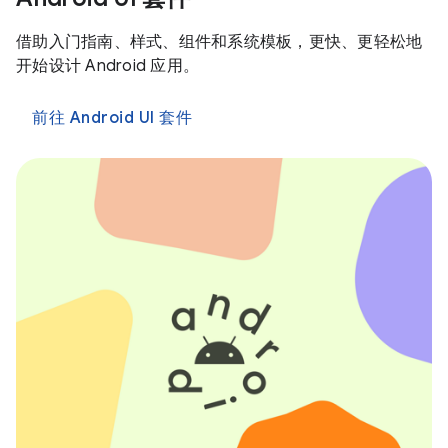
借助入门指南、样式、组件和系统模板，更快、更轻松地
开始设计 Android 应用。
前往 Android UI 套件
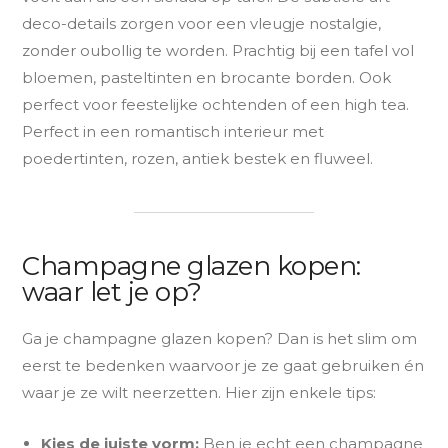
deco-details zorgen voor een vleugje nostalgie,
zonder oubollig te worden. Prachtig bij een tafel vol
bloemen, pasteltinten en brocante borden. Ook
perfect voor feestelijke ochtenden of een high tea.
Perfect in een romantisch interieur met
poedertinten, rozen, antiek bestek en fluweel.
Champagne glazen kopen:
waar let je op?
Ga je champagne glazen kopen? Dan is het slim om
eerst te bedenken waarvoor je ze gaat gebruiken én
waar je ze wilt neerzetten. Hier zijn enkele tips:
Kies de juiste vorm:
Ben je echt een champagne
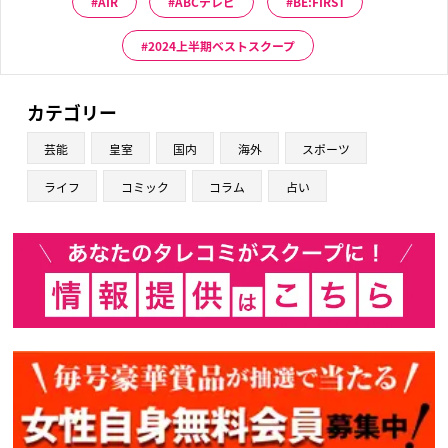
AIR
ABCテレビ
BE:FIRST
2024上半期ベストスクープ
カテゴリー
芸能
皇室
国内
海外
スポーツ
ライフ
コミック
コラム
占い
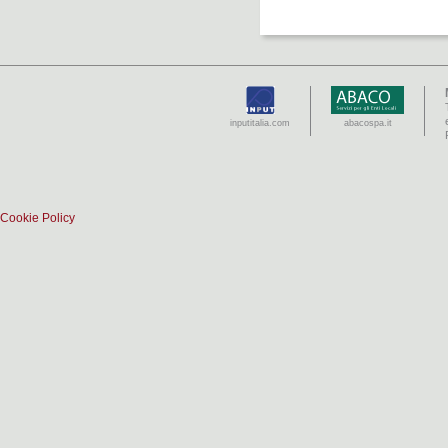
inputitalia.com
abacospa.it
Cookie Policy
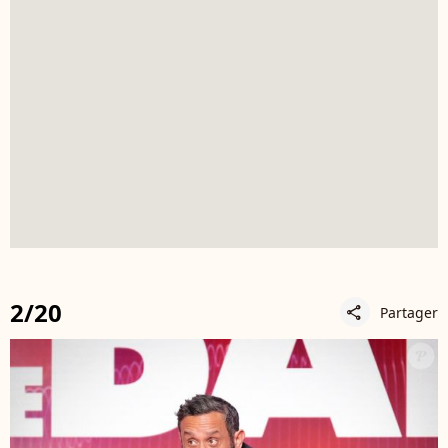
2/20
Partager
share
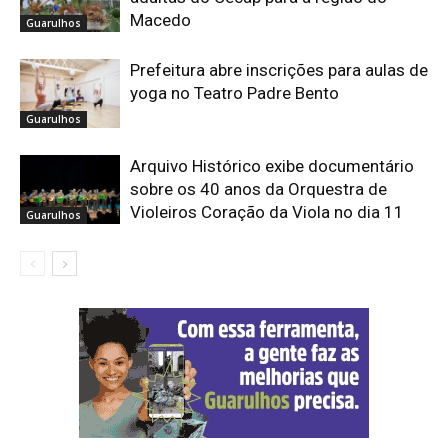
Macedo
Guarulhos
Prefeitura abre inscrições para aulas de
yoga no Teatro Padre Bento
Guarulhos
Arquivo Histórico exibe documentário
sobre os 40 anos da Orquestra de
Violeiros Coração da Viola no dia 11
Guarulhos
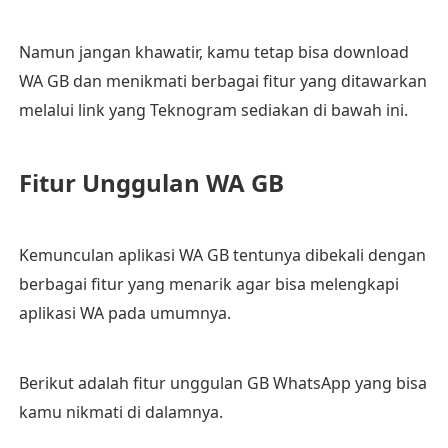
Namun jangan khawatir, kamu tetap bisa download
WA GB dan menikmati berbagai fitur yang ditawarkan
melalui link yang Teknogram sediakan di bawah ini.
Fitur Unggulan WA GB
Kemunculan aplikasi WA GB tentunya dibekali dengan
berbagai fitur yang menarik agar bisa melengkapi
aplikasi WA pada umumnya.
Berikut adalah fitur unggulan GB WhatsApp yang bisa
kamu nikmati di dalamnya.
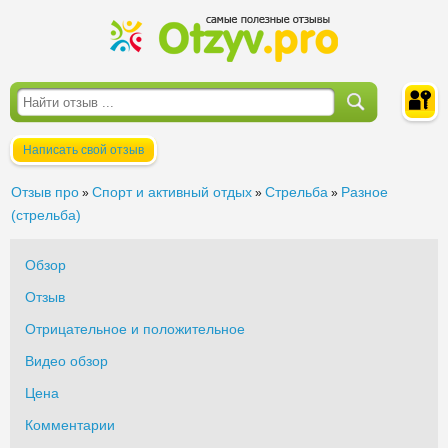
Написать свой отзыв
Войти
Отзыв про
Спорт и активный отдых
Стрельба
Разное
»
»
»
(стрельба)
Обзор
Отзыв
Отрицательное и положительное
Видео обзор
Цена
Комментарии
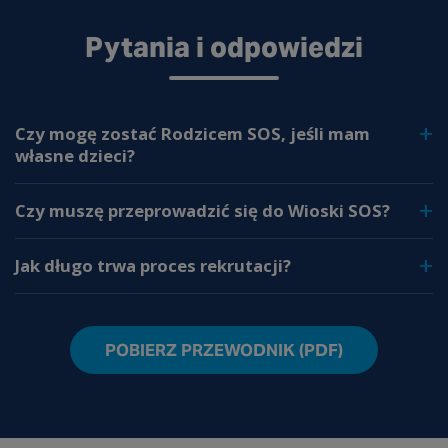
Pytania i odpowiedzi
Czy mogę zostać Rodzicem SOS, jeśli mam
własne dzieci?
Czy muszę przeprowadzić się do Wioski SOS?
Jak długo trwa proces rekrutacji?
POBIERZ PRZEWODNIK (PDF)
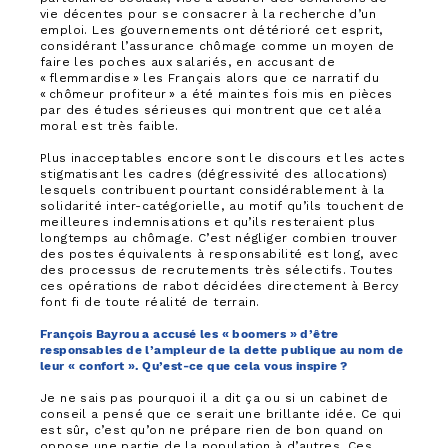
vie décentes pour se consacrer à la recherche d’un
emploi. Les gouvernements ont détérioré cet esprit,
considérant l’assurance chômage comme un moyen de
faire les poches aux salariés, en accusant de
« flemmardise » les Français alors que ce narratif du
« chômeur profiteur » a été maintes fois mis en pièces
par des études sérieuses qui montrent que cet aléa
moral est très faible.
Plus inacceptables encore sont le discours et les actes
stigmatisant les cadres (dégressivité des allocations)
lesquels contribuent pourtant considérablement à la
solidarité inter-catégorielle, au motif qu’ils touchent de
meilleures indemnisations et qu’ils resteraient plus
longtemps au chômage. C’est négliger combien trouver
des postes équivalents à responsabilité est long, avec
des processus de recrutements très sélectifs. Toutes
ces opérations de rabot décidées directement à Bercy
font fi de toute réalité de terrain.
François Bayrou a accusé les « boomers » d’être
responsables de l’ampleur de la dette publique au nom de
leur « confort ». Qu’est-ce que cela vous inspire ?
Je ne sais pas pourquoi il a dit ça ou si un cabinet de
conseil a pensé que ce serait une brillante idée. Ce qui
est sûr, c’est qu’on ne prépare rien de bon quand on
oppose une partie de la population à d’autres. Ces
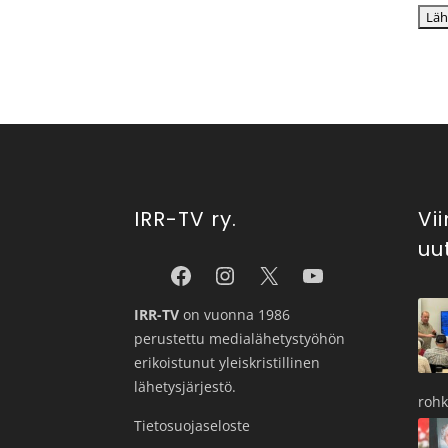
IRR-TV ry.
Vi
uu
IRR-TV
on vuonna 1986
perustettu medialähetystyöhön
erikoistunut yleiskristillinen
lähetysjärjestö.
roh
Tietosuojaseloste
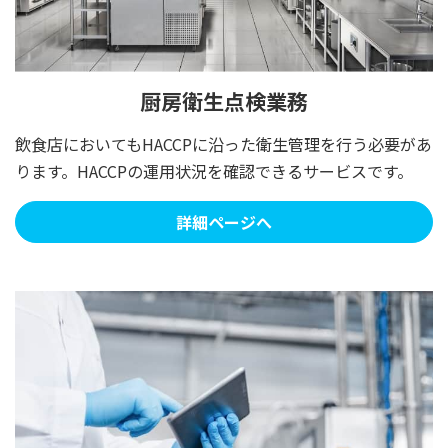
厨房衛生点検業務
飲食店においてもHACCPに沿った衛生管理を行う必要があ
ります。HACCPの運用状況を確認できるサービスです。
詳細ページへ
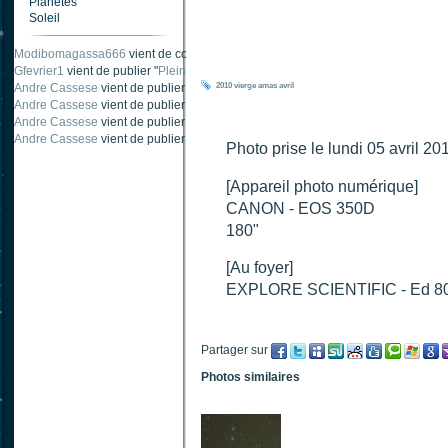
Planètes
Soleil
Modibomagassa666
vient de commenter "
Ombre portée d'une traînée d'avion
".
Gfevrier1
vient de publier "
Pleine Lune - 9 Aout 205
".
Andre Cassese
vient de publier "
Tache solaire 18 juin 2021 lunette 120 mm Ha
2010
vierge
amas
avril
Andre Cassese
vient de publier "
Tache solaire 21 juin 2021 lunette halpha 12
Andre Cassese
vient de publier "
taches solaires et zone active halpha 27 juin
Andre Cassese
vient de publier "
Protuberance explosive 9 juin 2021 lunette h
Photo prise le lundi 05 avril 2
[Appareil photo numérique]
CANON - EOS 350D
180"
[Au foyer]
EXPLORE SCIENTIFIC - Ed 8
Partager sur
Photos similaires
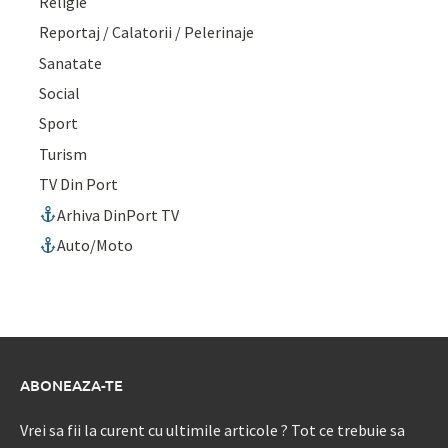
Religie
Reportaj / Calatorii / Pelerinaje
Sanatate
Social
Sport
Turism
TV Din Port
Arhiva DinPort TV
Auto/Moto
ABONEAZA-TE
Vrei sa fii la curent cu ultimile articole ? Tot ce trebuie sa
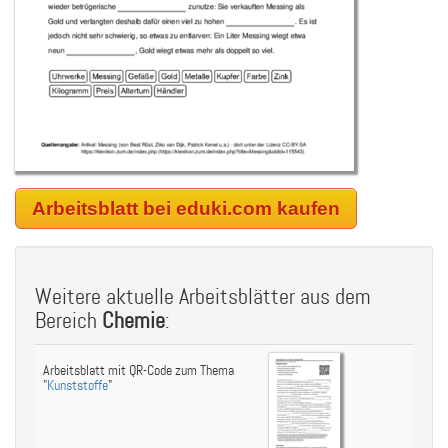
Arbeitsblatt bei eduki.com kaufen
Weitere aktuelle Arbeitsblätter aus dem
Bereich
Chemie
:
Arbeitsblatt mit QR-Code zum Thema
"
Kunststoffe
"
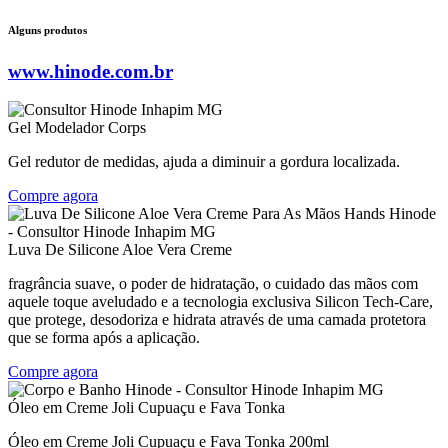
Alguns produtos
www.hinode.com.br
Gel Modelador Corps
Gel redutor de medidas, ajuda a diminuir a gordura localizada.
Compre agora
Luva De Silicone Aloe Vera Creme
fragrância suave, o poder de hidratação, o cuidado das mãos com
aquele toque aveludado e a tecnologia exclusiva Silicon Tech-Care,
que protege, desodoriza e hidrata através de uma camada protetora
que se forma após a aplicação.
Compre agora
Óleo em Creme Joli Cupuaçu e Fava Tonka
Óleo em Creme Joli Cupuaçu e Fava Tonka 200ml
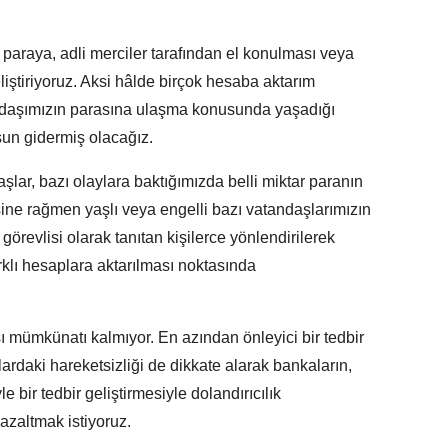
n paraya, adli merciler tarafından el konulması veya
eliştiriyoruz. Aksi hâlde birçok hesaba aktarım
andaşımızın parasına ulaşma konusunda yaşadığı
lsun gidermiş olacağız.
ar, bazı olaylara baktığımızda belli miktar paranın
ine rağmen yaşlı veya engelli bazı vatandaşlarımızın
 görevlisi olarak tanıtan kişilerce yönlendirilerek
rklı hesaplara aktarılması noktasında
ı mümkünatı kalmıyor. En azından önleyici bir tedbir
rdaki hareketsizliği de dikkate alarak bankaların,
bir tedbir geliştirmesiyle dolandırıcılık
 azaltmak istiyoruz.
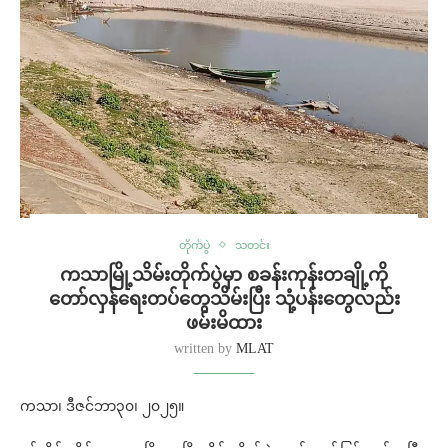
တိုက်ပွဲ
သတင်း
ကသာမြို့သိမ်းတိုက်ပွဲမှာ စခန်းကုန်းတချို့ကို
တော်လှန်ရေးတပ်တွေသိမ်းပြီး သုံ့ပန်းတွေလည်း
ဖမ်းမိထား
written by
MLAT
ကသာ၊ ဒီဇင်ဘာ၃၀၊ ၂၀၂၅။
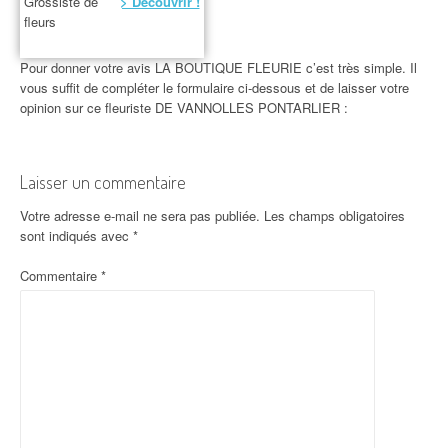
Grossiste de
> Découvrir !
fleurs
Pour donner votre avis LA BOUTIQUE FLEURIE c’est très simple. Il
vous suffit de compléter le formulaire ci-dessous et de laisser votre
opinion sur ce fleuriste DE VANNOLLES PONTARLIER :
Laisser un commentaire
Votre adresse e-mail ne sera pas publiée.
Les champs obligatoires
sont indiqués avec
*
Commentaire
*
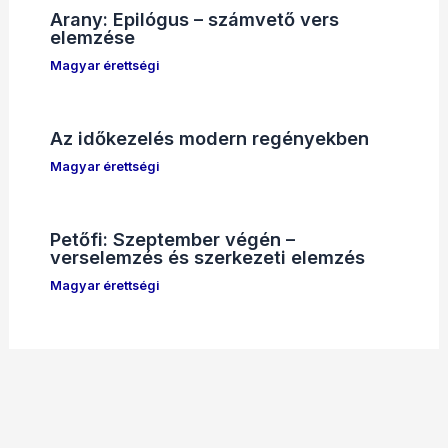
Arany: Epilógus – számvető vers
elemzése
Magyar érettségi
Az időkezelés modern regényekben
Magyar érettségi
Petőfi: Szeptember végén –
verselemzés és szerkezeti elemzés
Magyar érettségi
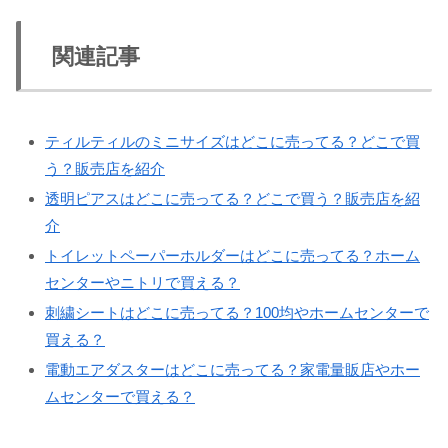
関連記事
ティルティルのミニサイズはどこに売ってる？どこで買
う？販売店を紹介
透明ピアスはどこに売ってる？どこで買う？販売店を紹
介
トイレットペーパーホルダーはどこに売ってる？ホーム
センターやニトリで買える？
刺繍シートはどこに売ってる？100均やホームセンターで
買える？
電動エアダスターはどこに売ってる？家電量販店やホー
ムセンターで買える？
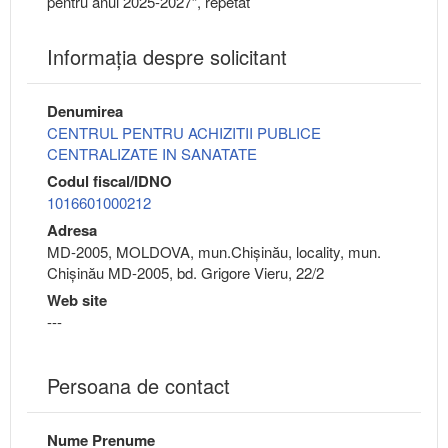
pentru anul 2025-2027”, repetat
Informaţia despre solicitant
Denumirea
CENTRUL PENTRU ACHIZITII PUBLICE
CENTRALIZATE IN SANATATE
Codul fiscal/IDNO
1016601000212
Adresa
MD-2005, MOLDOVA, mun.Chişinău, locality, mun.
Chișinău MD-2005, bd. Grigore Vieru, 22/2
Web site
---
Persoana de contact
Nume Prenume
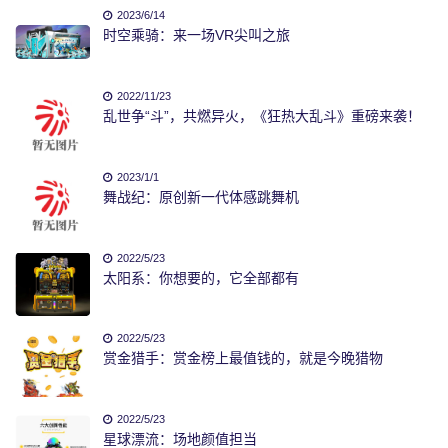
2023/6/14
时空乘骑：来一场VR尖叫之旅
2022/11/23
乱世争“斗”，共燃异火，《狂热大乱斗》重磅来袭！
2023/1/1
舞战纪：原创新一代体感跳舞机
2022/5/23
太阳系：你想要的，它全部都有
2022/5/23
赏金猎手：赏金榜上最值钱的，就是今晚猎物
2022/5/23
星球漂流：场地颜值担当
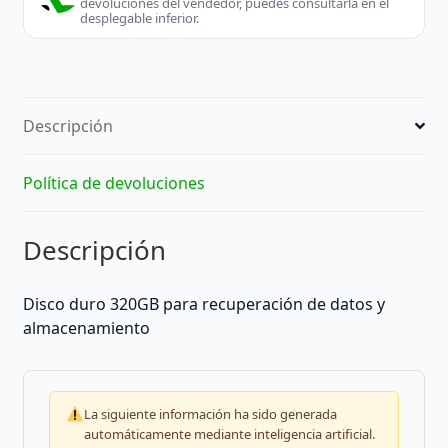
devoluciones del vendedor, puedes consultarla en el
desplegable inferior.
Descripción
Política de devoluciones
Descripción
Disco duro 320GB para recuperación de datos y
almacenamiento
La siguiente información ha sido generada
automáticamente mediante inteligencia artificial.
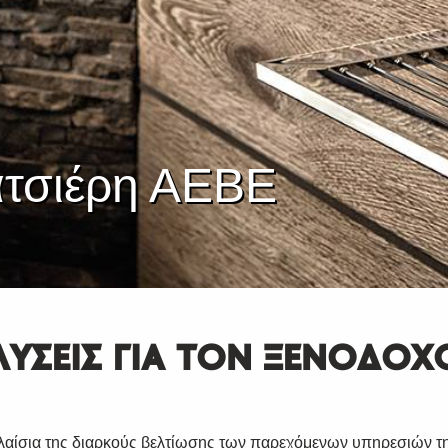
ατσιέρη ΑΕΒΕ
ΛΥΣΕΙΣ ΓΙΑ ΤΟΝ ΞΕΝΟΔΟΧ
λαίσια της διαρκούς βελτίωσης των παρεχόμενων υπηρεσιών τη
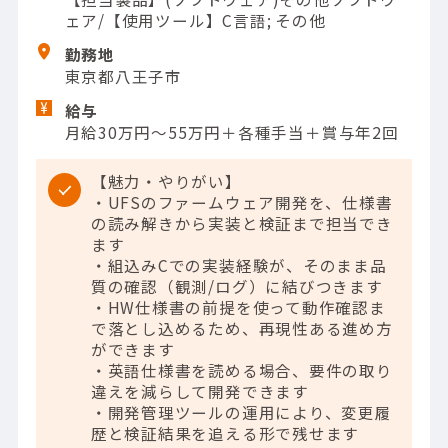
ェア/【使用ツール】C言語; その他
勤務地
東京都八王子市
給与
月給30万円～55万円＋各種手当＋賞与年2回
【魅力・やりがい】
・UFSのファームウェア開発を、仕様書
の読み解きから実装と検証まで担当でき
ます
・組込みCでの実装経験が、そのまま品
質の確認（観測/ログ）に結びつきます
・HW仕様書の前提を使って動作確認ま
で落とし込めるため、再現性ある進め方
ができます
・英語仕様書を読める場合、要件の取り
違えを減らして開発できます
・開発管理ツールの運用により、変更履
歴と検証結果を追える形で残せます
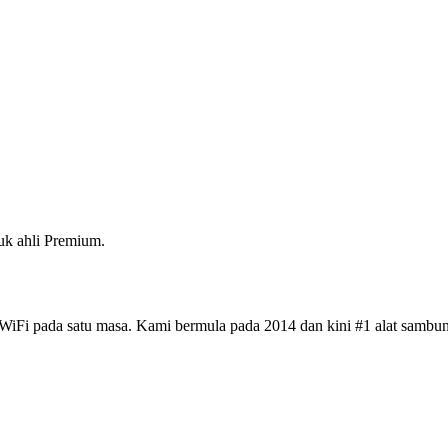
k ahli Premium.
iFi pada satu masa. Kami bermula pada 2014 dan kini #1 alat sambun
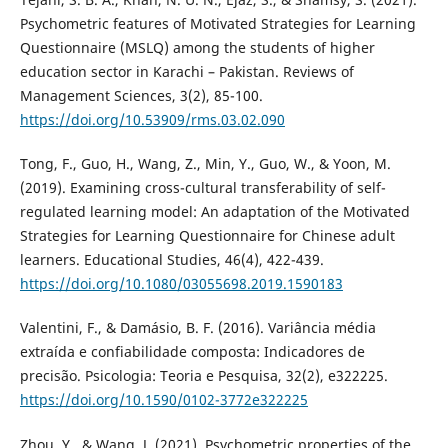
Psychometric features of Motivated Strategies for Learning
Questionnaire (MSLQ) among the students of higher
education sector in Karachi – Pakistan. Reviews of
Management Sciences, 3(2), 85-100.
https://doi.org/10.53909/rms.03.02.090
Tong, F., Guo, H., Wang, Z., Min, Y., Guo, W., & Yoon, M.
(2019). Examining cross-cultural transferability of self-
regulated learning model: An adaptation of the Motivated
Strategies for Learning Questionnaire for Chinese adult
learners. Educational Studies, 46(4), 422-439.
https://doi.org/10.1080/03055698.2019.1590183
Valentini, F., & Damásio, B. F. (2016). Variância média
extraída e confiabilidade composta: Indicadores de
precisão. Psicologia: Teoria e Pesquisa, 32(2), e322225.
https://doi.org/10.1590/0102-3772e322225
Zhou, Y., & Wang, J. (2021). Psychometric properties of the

◆ Problem to work on: From the listing above, copy out word for word the lines starting at the one containing "Arbeitsblatt bei eduki.com kaufen" and ending at the one containing "Óleo em Creme Joli Cupuaçu e Fava Tonka 200ml", both included, leaving out the pictures.

◆ Answer for this exercise:
Arbeitsblatt bei eduki.com kaufen
Weitere aktuelle Arbeitsblätter aus dem
Bereich
Chemie
:
Arbeitsblatt mit QR-Code zum Thema
"
Kunststoffe
"
Alguns produtos
www.hinode.com.br
Gel Modelador Corps
Gel redutor de medidas, ajuda a diminuir a gordura localizada.
Compre agora
Luva De Silicone Aloe Vera Creme
fragrância suave, o poder de hidratação, o cuidado das mãos com
aquele toque aveludado e a tecnologia exclusiva Silicon Tech-Care,
que protege, desodoriza e hidrata através de uma camada protetora
que se forma após a aplicação.
Compre agora
Óleo em Creme Joli Cupuaçu e Fava Tonka
Óleo em Creme Joli Cupuaçu e Fava Tonka 200ml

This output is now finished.